The Aeon article is aware of Carroll’s work – which, along with the paragraph quoted in Section II above, includes a lot of detailed Bayesian reasoning encompassing everything I’ve discussed. But the article dismisses it in a few sentences:

Sean Carroll, a vocal advocate for the Many-Worlds interpretation, prefers abduction, or what he calls ‘inference to the best explanation’, which leaves us with theories that are merely ‘parsimonious’, a matter of judgment, and ‘still might reasonably be true’. But whose judgment? In the absence of facts, what constitutes ‘the best explanation’?

Carroll seeks to dress his notion of inference in the cloth of respectability provided by something called Bayesian probability theory, happily overlooking its entirely subjective nature. It’s a short step from here to the theorist-turned-philosopher Richard Dawid’s efforts to justify the string theory programme in terms of ‘theoretically confirmed theory’ and ‘non-empirical theory assessment’. The ‘best explanation’ is then based on a choice between purely metaphysical constructs, without reference to empirical evidence, based on the application of a probability theory that can be readily engineered to suit personal prejudices.
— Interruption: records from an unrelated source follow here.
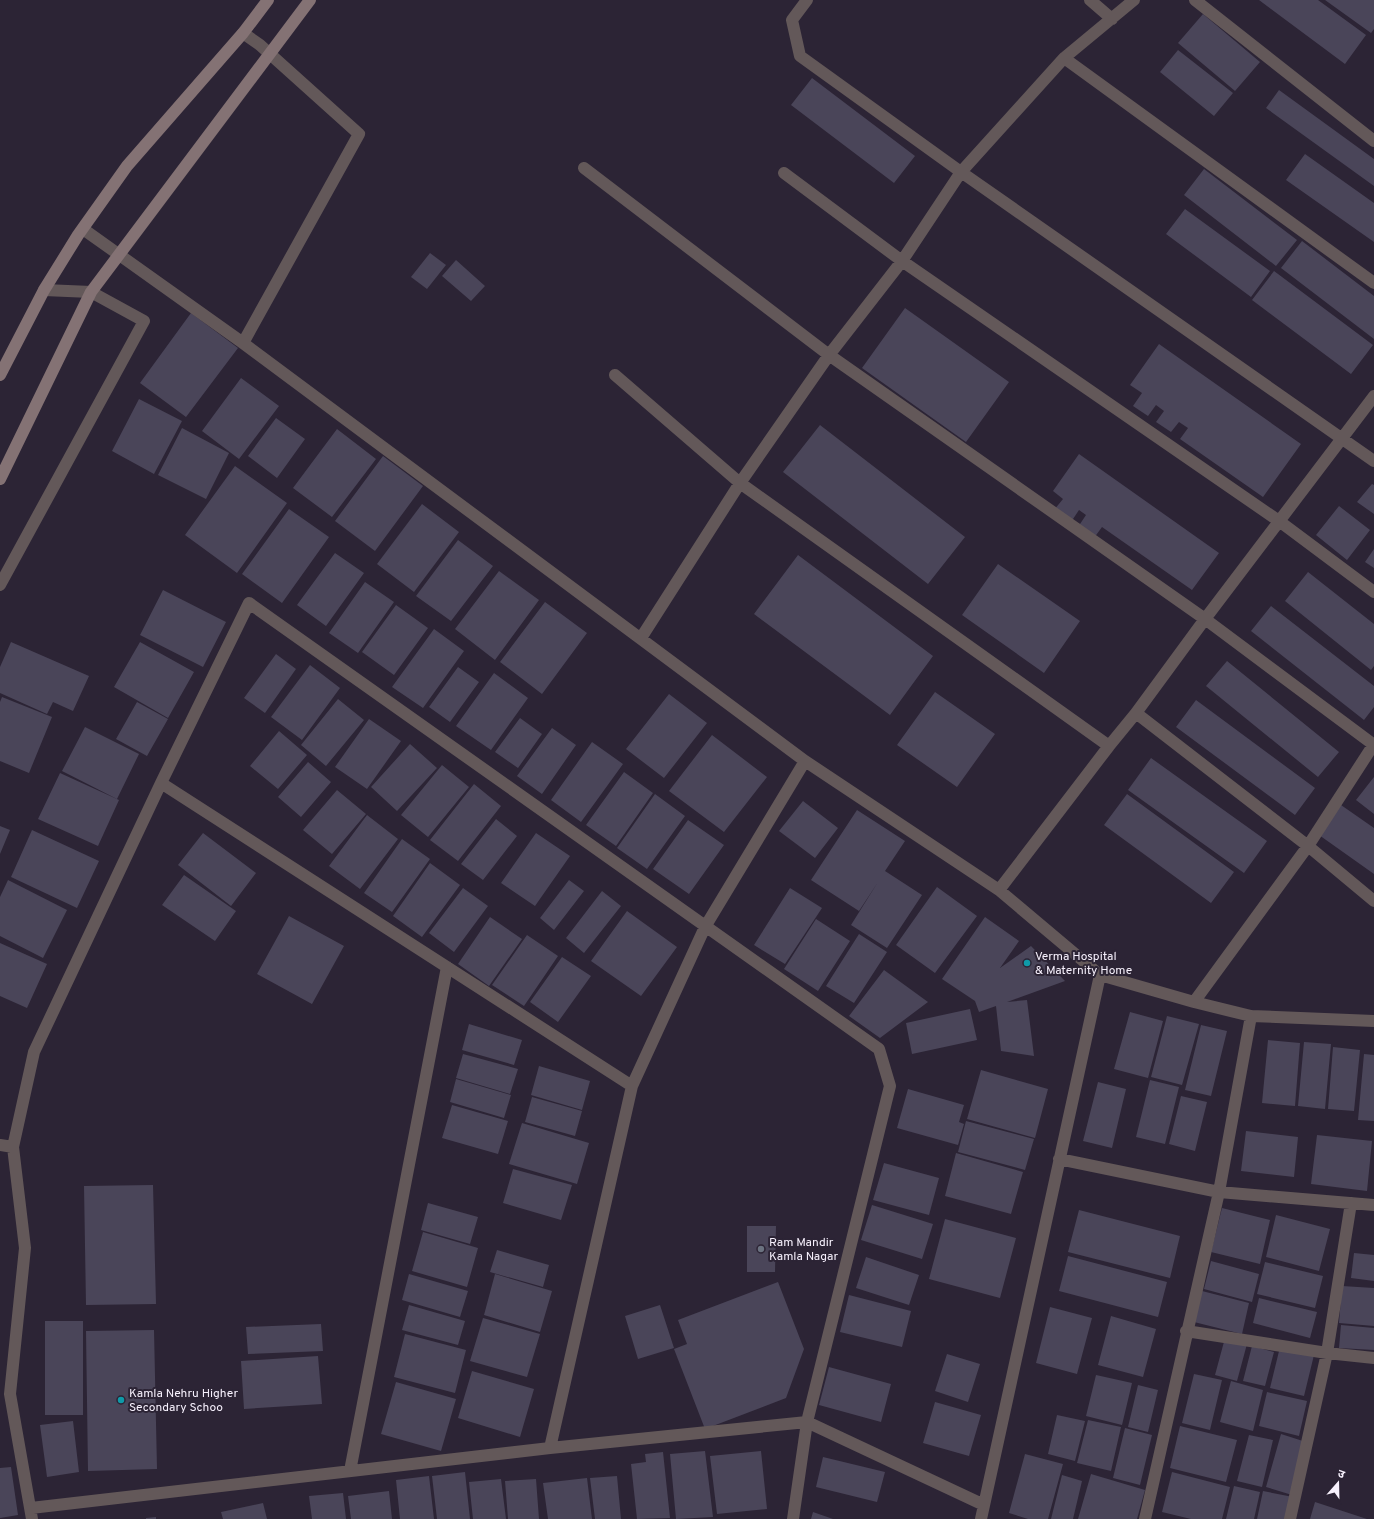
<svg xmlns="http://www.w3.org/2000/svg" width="1374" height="1519" font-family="Overpass,'Noto Sans Devanagari',sans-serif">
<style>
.building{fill:#4a4559}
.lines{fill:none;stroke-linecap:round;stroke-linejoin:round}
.street{stroke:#635859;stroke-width:12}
.secondary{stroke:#847274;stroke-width:12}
.culture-dot{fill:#0f9aa8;stroke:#2c2435;stroke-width:1.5}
.worship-dot{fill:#6b7280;stroke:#2c2435;stroke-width:1.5}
.labels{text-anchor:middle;stroke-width:4;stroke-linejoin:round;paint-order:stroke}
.poi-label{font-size:12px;fill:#f7f1fd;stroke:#2c2435;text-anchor:start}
</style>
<rect width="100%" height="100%" fill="#2c2435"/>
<path class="building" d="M1259,0H1318L1366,35L1345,64Z
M1325,0H1374V29L1371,33Z
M1203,14L1260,62L1235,91L1178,43Z
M1178,50L1233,93L1214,116L1160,72Z
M812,78L915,156L894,183L791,105Z
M1279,90L1374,159V186L1266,108Z
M1305,154L1374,203V242L1286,180Z
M1204,169L1297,240L1276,266L1184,195Z
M1185,209L1270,271L1251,297L1166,234Z
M1302,241L1374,296V339L1281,268Z
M430,253L446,265L427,289L411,277Z
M456,260L485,286L471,301L442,276Z
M1274,271L1373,345L1351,374L1252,300Z
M905,308L1009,382L966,442L862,368Z
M191,313L238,348L186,417L140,383Z
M1159,344L1301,444L1263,497L1180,439L1188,428L1179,422L1171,432L1156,422L1164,411L1156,405L1148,416L1133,406L1142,393L1130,385Z
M241,378L279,406L239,459L202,431Z
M139,399L182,421L154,474L112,451Z
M276,418L305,439L277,478L248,456Z
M820,425L965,537L928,584L783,472Z
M182,428L229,453L206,499L158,475Z
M337,429L376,459L332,517L293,488Z
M1079,454L1219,553L1192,590L1102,527L1094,538L1078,527L1086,515L1079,510L1071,522L1054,510L1063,499L1053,491Z
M383,456L423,486L375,551L335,521Z
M235,466L287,503L237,573L185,535Z
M1372,484L1374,485V514L1357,502Z
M422,504L459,532L414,592L377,564Z
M1339,506L1370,530L1347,560L1316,535Z
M289,509L329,537L282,603L242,574Z
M458,540L493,566L451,621L416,596Z
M1374,549V568L1365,562Z
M335,553L364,573L326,626L297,605Z
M798,555L933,656L890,715L754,614Z
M998,564L1080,621L1044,673L962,615Z
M499,571L539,600L495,660L455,629Z
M1308,572L1374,624V666L1371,670L1285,601Z
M365,582L394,602L358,653L329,633Z
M163,590L226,622L203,667L140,635Z
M545,602L587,633L542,694L500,662Z
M396,605L428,628L394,675L362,652Z
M1271,606L1374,686V707L1364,720L1251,631Z
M434,629L464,651L423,708L392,687Z
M11,642L89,676L73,711L53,702L47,714L0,693V667Z
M140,642L194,672L168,718L114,687Z
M276,654L296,669L265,713L244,698Z
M1227,661L1339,752L1318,777L1206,686Z
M310,665L340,688L302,740L271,717Z
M458,667L479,682L450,722L429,707Z
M494,673L528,698L491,750L456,726Z
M935,692L995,734L957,787L897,745Z
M669,694L707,723L664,778L626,749Z
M2,697L52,717L29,773L0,761V702Z
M338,699L364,720L326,766L301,745Z
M1196,700L1315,788L1295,815L1176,727Z
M137,702L168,719L147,756L116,739Z
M520,718L542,734L518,768L495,752Z
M369,719L401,741L367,789L335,767Z
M85,727L139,754L117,799L62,771Z
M552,728L576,745L542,794L517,776Z
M279,731L307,755L278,789L250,766Z
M712,735L767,777L724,832L669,791Z
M592,742L623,764L581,822L551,800Z
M410,744L437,768L397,811L371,787Z
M1151,758L1267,841L1244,873L1128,790Z
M308,762L331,782L301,817L278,797Z
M442,765L469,787L428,837L401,815Z
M624,772L653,793L616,846L586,825Z
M60,773L119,800L98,846L38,819Z
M1374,777V814L1356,800Z
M474,784L501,806L458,861L430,840Z
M337,790L366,814L332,854L303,830Z
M655,794L685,816L647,869L617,848Z
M1127,794L1234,872L1211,903L1104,825Z
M803,801L838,828L815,858L779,831Z
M1341,805L1374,828V874L1319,835Z
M857,810L905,841L885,871L922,895L887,948L851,925L878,882L859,911L811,880Z
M367,815L398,839L360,889L329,866Z
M496,819L517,836L483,880L461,864Z
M688,820L724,845L689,894L653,869Z
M0,826L10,830L0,854Z
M32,830L99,861L77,908L11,877Z
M203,833L256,873L231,906L178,865Z
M536,833L570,856L535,906L501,883Z
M402,839L430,859L392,912L364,893Z
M430,863L460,885L422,937L393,916Z
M184,875L236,911L215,941L162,905Z
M8,880L67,910L43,958L0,936V897Z
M569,880L584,891L554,930L540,918Z
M937,887L977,916L935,973L896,945Z
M463,888L488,906L454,952L429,933Z
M790,888L822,908L785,964L754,945Z
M602,891L621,906L584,953L566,938Z
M627,911L677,947L641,996L591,961Z
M289,916L344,946L312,1004L257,974Z
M490,917L522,939L489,986L458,964Z
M985,917L1019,941L1000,968L1031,946L1065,981L1007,1002L1027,1000L1034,1056L1001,1051L996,1006L979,1012L975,1001L942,979Z
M816,919L850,941L818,991L784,969Z
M859,934L887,952L854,1003L826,986Z
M527,935L558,956L524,1006L492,985Z
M0,943L47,964L27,1008L0,996Z
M562,957L591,976L558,1022L530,1002Z
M884,970L928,1002L880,1038L849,1016Z
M970,1009L977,1040L912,1054L906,1023Z
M1130,1012L1163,1021L1148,1078L1114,1069Z
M1167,1016L1199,1024L1182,1085L1151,1077Z
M469,1024L522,1040L514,1065L462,1050Z
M1201,1025L1227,1031L1211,1096L1185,1090Z
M1268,1040L1300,1043L1295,1106L1262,1103Z
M1304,1042L1331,1044L1325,1109L1298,1106Z
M1333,1047L1360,1050L1354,1111L1328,1109Z
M463,1054L518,1069L510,1094L456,1078Z
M1364,1054L1374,1055V1121L1358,1120Z
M539,1066L590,1081L582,1110L531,1095Z
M981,1070L1048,1089L1035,1138L967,1119Z
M456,1079L511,1095L504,1118L450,1102Z
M1150,1080L1179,1087L1165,1144L1136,1137Z
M1098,1082L1126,1089L1112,1148L1083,1141Z
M908,1089L964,1105L959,1122L964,1124L958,1145L897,1128Z
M1181,1096L1207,1102L1195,1151L1169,1144Z
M532,1097L582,1111L575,1136L525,1122Z
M452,1105L508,1121L498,1154L442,1138Z
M966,1121L1034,1139L1025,1170L958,1152Z
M522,1123L589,1143L577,1184L509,1164Z
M1246,1131L1298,1137L1294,1177L1241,1171Z
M1317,1135L1372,1141L1367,1191L1311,1184Z
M956,1153L1023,1172L1011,1214L945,1196Z
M884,1163L939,1178L929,1215L873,1200Z
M513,1169L572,1185L561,1220L503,1203Z
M153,1185L156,1304L86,1305L84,1186Z
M428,1203L478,1217L470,1244L421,1230Z
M872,1205L933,1224L922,1259L861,1240Z
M1222,1208L1270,1220L1260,1264L1211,1252Z
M1079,1210L1180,1236L1170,1278L1068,1252Z
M1276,1215L1330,1229L1319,1271L1266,1257Z
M945,1219L1016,1238L1000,1298L929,1279Z
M747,1226H776L775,1272H747Z
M423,1232L478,1248L467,1287L412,1271Z
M497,1250L549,1265L543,1287L490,1272Z
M1354,1253L1374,1255V1281L1351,1278Z
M1068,1256L1167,1282L1158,1317L1059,1291Z
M866,1257L919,1275L909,1305L856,1288Z
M1211,1261L1259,1274L1252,1302L1204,1289Z
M1265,1262L1323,1276L1315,1308L1257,1294Z
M409,1274L468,1291L460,1317L402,1300Z
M495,1274L552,1291L540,1332L484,1315Z
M778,1282L804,1349L786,1398L705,1429L674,1349L687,1344L678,1320Z
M1342,1286L1374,1288V1326L1339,1323Z
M1202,1291L1249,1303L1242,1334L1194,1322Z
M849,1295L911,1311L902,1347L840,1332Z
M1259,1298L1317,1312L1310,1338L1253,1323Z
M409,1305L465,1321L458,1345L402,1330Z
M660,1305L674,1348L638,1359L625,1316Z
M1050,1307L1092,1318L1077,1374L1036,1363Z
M1111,1316L1156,1329L1143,1377L1098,1365Z
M483,1318L540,1334L527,1377L470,1361Z
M45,1321H83V1415H45Z
M321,1324L323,1351L248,1354L246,1327Z
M1341,1325L1374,1328V1350L1339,1348Z
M154,1330L157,1469L88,1471L86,1331Z
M405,1334L466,1350L455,1393L394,1377Z
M1225,1338L1247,1344L1237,1381L1215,1375Z
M1252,1346L1274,1352L1265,1386L1243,1381Z
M1280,1347L1314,1355L1304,1396L1270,1388Z
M947,1354L980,1364L968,1402L935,1391Z
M318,1356L322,1404L244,1409L241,1361Z
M829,1367L891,1384L881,1422L819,1405Z
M472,1371L534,1389L520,1437L458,1418Z
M1194,1374L1222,1380L1210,1430L1182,1423Z
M1096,1375L1132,1383L1122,1425L1086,1416Z
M1231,1381L1263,1390L1253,1431L1220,1422Z
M396,1382L456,1399L441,1451L381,1434Z
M1138,1385L1158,1390L1148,1432L1128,1427Z
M1267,1392L1307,1401L1299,1436L1259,1426Z
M935,1402L981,1415L969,1456L923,1443Z
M1057,1415L1085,1421L1075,1461L1048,1454Z
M1088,1420L1121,1427L1111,1471L1077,1463Z
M73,1421L79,1472L47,1477L40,1425Z
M1180,1426L1237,1440L1226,1482L1170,1468Z
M1125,1428L1152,1435L1140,1485L1113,1478Z
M1281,1434L1306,1442L1292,1495L1266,1487Z
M1249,1435L1273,1440L1262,1487L1237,1481Z
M705,1451L713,1517L676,1519L670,1454Z
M761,1451L767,1509L717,1514L710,1456Z
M663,1452L670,1518L637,1519L631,1464L646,1462L645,1454Z
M1025,1454L1063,1464L1048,1519H1028L1009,1513Z
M823,1457L885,1472L877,1502L816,1487Z
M11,1467L18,1515L0,1518V1468Z
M465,1472L470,1519H437L432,1476Z
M1172,1472L1230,1487L1222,1519H1191L1162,1512Z
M1091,1474L1145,1490L1137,1519H1078Z
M1062,1475L1082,1481L1073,1519H1051Z
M429,1476L434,1519H400L396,1480Z
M617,1476L621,1519H595L590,1478Z
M587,1478L592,1519H548L543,1483Z
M501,1479L506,1519H473L469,1482Z
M536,1479L539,1519H508L505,1481Z
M1234,1486L1260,1492L1254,1519H1226Z
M389,1491L392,1519H351L348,1496Z
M1263,1491L1293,1497L1288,1519H1257Z
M343,1493L346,1519H312L309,1496Z
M1315,1502L1367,1519H1310Z
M263,1503L267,1519H223L221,1512Z
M813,1512L833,1519H811Z
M156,1517V1519H146V1518Z"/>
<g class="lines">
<path class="street" d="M807,0L792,20L800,56L961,172L1374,461
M1090,0L1112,19
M1195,0L1374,141
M243,33L260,45L359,134L243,343
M1064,58L1374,283
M584,168L829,355L1205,619L1374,745
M784,173L902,261L1279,521L1374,592
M83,229L243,343L805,761L999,890L1100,975L1194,1002L1251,1016L1374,1021
M615,375L740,483L1109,746
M0,585L144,321L91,292L44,290
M641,638L740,483L829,355L902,261L961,172L1064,58L1134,0
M1136,713L1308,846L1374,901
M161,783L632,1086
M999,890L1109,746L1136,713L1205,619L1374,396
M1194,1002L1308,846L1374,744
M0,1145L13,1147
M1059,1159L1219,1192L1374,1205
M1186,1331L1327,1353L1374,1358
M550,1448L632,1086L705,927L805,761
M350,1471L447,967
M31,1508L550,1448L807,1422L984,1505
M32,1519L10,1394L25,1248L13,1147L34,1052L161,783L249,603L879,1049L890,1086L807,1422L793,1519
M981,1519L1100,975
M1145,1519L1219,1192L1251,1016
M1290,1519L1327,1353L1351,1203"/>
<path class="secondary" d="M0,375L44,290L78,235L127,166L243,33L268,0
M0,479L91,292L310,0"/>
</g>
<g class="culture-dot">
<circle cx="1027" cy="963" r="4"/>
<circle cx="121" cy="1400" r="4"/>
</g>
<circle class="worship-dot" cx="761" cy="1249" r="4"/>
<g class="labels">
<g class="poi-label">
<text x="1035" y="960">Verma Hospital<tspan x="1035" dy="14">&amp; Maternity Home</tspan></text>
<text x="769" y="1246">Ram Mandir<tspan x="769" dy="14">Kamla Nagar</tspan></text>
<text x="129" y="1397">Kamla Nehru Higher<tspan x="129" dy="14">Secondary Schoo</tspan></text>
</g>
</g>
<g transform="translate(1338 1483) rotate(20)" stroke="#2c2435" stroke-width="3" paint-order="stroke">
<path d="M0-3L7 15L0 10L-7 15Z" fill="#f7f1fd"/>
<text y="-6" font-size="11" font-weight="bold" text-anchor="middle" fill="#f7f1fd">उ</text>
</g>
</svg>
“A choice between purely metaphysical constructs, without reference to empirical evidence” sounds pretty bad, until you realize he’s talking about the same reasoning we use to determine that real dinosaurs are more likely than Satan planting fossils.

I don’t want to go over the exact ways in which Bayesian methods are subjective (which I think are overestimated) vs. objective. I think it’s more fruitful to point out that your brain is already using Bayesian methods to interpret the photons striking your eyes into this sentence, to make snap decisions about what sense the words are used in, and to integrate them into your model of the world. If Bayesian methods are good enough to give you every single piece of evidence about the nature of the external world that you have ever encountered in your entire life, I say they’re good enough for science.

Or if you don’t like that, you can use the explanation above, which barely uses the word “Bayes” at all and just describes everything in terms like “Occam’s Razor” and “you wouldn’t want to conclude something like that, would you?”

I know there are separate debates about whether this kind of reasoning-from-simplicity is actually good enough, when used by ordinary people, to consistently arrive at truth. Or whether it’s a productive way to conduct science that will give us good new theories, or a waste of everybody’s time. I sympathize with some these concerns, though I am nowhere near scientifically educated enough to have an actual opinion on the questions at play.

But I think it’s important to argue that even before you describe the advantages and disadvantages of the complicated Bayesian math that lets you do this, something like this has to be done. The untestable is a fundamental part of science, impossible to remove. We can debate how to explain it. But denying it isn’t an option.